Though Theresa had already spotted the aircraft, Wofford's words made everyone else aboard the boat stop and look. The stubby silver helicopter was approaching from the west and there was no mistaking its beeline path directly toward them.
The fishing boat was cruising toward the eastern shore with its survey gear tailing behind, the crew oblivious to any impending danger. No one aboard had noticed the sudden disappearance of all other surface boats, though an absence of vessel sightings was hardly unusual on the huge lake.
All eyes turned skyward as the ungainly helicopter roared up to the small boat, then pivoted and hovered off the port beam. The survey crew gazed up at an ebony-haired figure in the passenger's seat who waved a microphone toward the window and pointed a finger at his headset.
"He's trying to call us on the radio," Wofford observed. "Do you have your ears on, Captain?"
Tatiana translated to the annoyed captain, who shook his head and spoke indignantly back to the Russian woman. He then grabbed a radio microphone from the wheelhouse and held it up toward the helicopter while slicing his free hand horizontally across the front of his throat.
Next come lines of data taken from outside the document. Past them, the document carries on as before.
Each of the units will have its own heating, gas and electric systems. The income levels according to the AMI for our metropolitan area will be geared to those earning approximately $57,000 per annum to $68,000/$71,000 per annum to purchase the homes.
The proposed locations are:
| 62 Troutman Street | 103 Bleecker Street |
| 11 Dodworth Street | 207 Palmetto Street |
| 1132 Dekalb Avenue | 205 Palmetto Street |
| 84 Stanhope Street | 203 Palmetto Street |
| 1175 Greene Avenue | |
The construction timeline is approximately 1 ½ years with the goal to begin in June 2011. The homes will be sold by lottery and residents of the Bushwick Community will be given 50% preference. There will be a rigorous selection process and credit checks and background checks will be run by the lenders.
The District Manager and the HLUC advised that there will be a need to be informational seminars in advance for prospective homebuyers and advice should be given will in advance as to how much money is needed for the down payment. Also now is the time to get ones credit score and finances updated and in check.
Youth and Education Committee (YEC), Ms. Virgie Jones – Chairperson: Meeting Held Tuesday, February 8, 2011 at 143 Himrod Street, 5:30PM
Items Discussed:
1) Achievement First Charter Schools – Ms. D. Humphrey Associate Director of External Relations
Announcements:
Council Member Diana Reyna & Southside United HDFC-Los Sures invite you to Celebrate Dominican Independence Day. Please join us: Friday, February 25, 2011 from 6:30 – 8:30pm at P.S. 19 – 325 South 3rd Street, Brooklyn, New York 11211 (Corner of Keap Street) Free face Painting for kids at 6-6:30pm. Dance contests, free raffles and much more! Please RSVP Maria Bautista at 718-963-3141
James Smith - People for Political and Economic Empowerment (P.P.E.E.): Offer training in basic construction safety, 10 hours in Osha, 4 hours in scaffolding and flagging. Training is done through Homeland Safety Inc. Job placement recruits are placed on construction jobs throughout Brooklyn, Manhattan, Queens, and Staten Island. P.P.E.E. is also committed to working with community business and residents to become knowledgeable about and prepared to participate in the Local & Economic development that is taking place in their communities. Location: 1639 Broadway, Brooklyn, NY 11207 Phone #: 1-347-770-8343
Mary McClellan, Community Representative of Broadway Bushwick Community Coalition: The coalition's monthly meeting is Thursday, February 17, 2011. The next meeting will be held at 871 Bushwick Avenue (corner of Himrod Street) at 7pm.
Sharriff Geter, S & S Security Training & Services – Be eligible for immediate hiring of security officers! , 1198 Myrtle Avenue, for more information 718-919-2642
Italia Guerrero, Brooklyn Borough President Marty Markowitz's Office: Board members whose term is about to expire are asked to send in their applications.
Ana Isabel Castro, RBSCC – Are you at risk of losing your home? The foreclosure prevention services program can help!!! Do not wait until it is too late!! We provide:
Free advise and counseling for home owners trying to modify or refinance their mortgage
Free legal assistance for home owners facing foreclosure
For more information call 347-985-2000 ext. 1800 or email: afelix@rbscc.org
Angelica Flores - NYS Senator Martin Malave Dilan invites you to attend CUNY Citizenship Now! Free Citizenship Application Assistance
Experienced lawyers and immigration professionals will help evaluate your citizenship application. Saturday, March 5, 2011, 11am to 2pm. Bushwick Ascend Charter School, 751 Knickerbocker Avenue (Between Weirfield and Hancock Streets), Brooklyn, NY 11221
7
"The captain says his radio has not operated for two years," Tatiana said, reporting the obvious. "He states that there is no need for one, he sails efficiently without it."
"Now why does that not surprise me?" Roy said, rolling his eyes.
"He obviously wasn't in the Boy Scouts," Wofford added.
"It looks like they want us to turn around," Theresa said, interpreting new motions from the helicopter copilot. "I think they want us to return to Listvyanka."
"The helicopter is from the Limnological Institute," Tatiana noted. "They have no authority. We can ignore them."
"I think they are trying to warn us," Theresa protested, as the helicopter dipped its rotors several times, while the passenger continued making motions with his hands.
"We're probably intruding on an insignificant experiment of theirs," Tatiana said. Shooing her arms at the helicopter, she yelled, "Otbyt', otbyt' ... go away."
***
Giordino peered out the cockpit windshield and grinned in amusement. The crusty captain of the fishing boat appeared to be yelling obscenities at the helicopter, while Tatiana stood shooing them away.
"Apparently, they don't like what we're selling," Giordino remarked.
"I think their captain is either short on brains or long on undistilled vodka," Pitt replied, shaking his head in frustration.
"Could be your lousy Marcel Marceau imitation."